Brain imaging gives new insight into mental disorders
These new tools will not only help produce new brain "signatures" associated with disorders such as autism, schizophrenia and borderline personality, they will also help identify the nature of normal variation in human decision making and the brain, said Dr. P. Read Montague, professor of neuroscience and director of the Computational Psychiatry Unit at BCM, and Dr. Kenneth T. Kishida, a postdoctoral fellow in the area.
Montague is a pioneer in a discipline that uses powerful fMRI machines to measure how blood flows in the brain while individuals play economic games that always involve choice and sometimes require cooperation between participants – a growing paradigm that has come to be known as neuroeconomics. The areas of greatest blood flow reveal what parts of the brain are involved during the decision-making process.
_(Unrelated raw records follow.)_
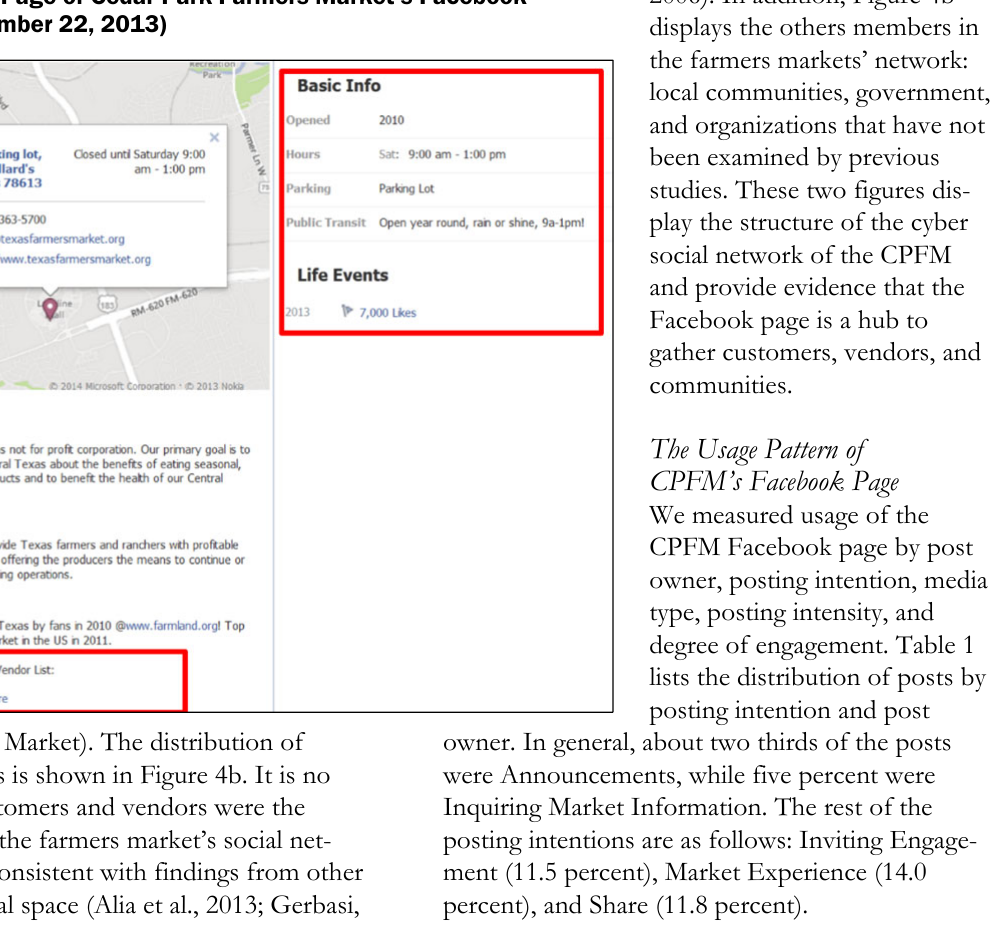
Figure 3. About Page of Cedar Park Farmers Market’s Facebook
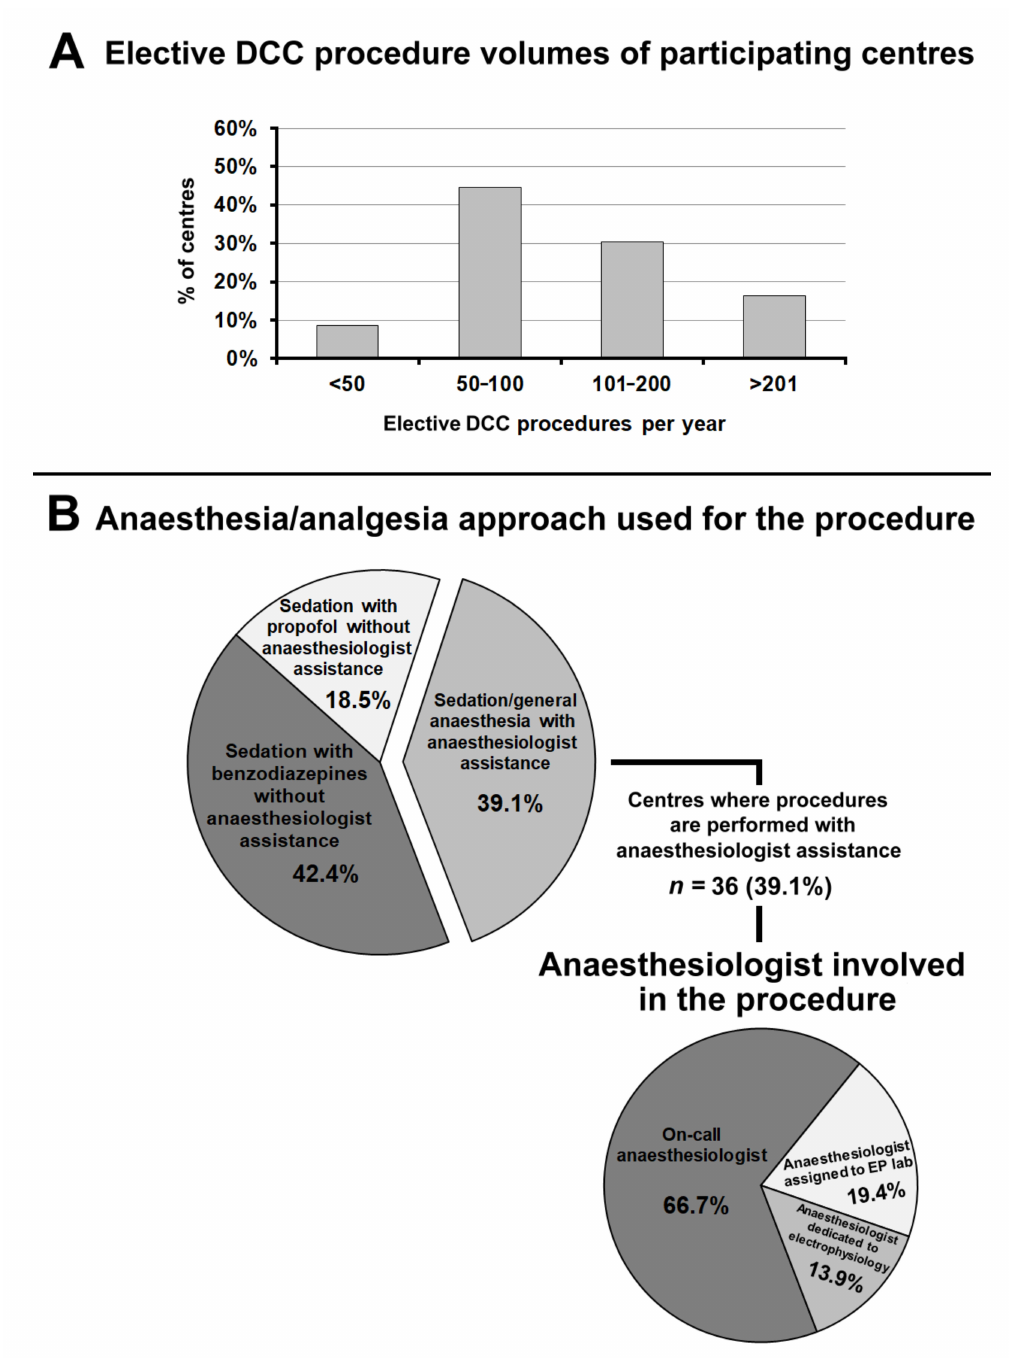
Figure 2. ( Panel A ): Elective direct-current cardioversion procedure volumes of participating centres. ( Panel B ): Anaesthe- sia/analgesia approach used for the procedure. Abbreviations used in the figure. DCC: direct-current cardioversion; EP lab: electrophysiology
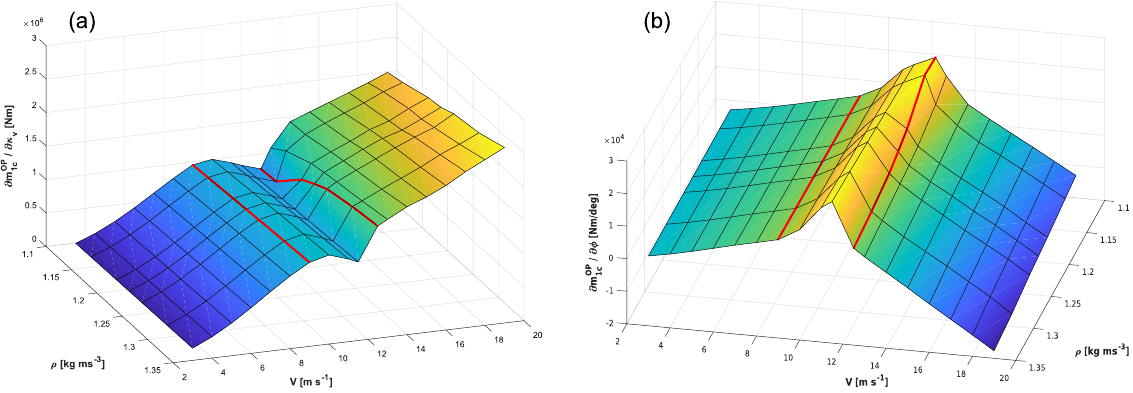
Rev cosine × and III are indicated by 2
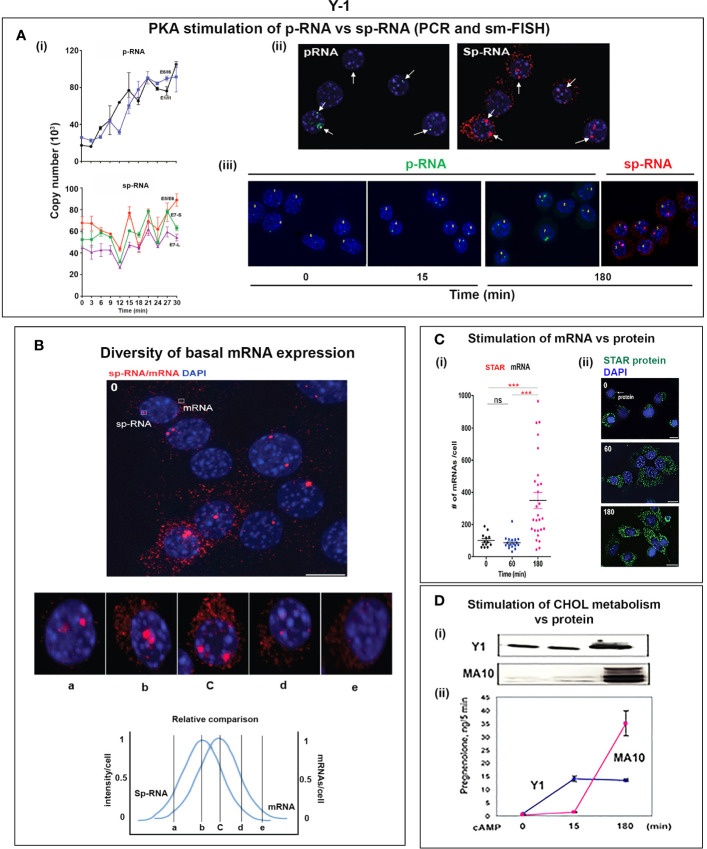
Y-1 cells show heterogeneous basal activation and acute, sustained loci activation with slow splicing and protein translation. (A) (i). Time course (qPCR copy number) for stimulation of STARD1 p-RNA (intron1 vs. intron6 (UPPER) and spRNA/mRNA (exon5/exon6; 3’UTR early (S) and extended (L) (LOWER). (ii). sm-FISH basal expression of same 5 cells probed with p-RNA and sp-RNA. The data demonstrate little relationship between p-RNA or sp-RNA at loci and mRNA in cytoplasm. (iii). p-RNA increases between 0 and 15 min but remain similar at 180 min. sp-RNA/mRNA at 180 min increase in a number of cells, with high expression in nucleus and cytoplasm. (B) Basal sp-RNA heterogeneity at high sensitivity captures both loci and mRNA. Varying proportions of locus activation and mRNA (a, b, c, d) may reflect different stages of a cycle comprising locus activation, mRNA processing, export, locus inactivation, mRNA turnover. (C) (i). Cytoplasmic mRNA particles counted from each of 30 adjacent cells (particle counts/cell) compared to protein expression (cell fluorescence): half the cells do not express detectable cytoplasmic mRNA. Delayed increase in cytoplasmic mRNA occurs from 60-180 min. ***p<.001; ns, not significantly different. (ii). Proportion of cells with high translated protein in mitochondria increases progressively 0–180 min. (D) (i). Total protein measured by immunoblot only increases after 15 min in Y-1 cells. (ii). Activity is fully increased in the first 15 min. MA10 activity increases only after 15 min and in parallel with increased protein accumulation. Portions of this figure were previously published (10, 145, 150).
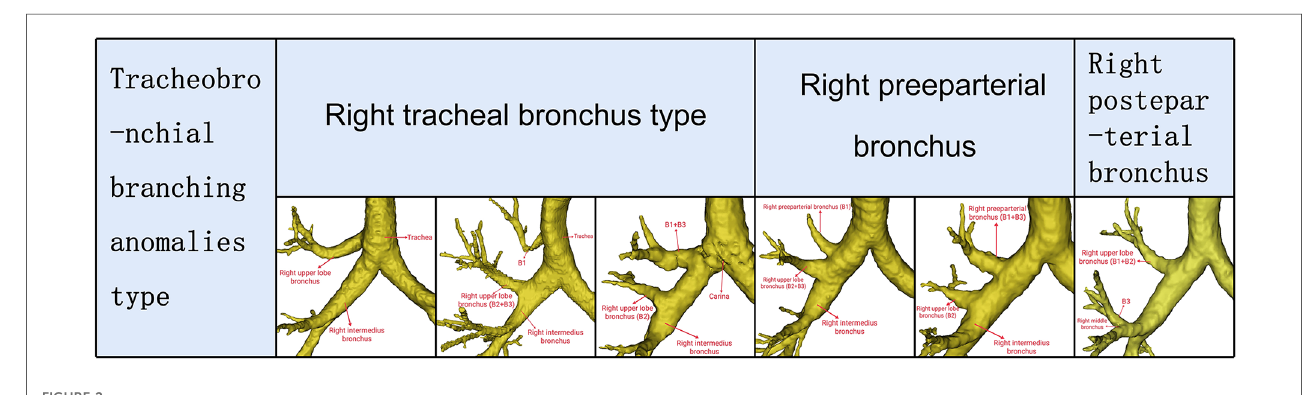
FIGURE 2 Tracheobronchial branching abnomalies type of RUL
The two, along with Dr. Brooks King-Casas, assistant professor of neuroscience at BCM, describe a number of studies involving people with and without mental disorders in a review of the beginning of a new field – computational psychiatry.
In a crucial prior study, King-Casas and others at BCM identified a characteristic fMRI "signal" that distinguished borderline personality disorder – a disorder that is extremely hard to diagnose – from psychologically healthy controls.
Not only do Montague and his colleagues seek to build a more concrete or objective method of diagnosis for mental disorders, they also seek to determine the range of what is considered healthy or "normal".
"What is the nature of normal variation in these games," said Kishida. "Can this help us measure the difference between what is considered healthy and what is pathologic?"
Currently, most psychiatric diagnoses are descriptive, based on a cluster of symptoms recognized by professionals and codified in a standard guide called the Diagnostic and Statistical Manual of Mental Disorders. Montague said their aim is not to replace psychiatrists or psychologists but "to augment their way of assessing people."
Once scientists identify the brain signals associated with a particular pathology and the areas or tissues involved, they can then start to look for the genes associated with those patterns, said Montague and Kishida. That will involve scanning the brains of thousands of people, both those who are healthy and those with known pathologies.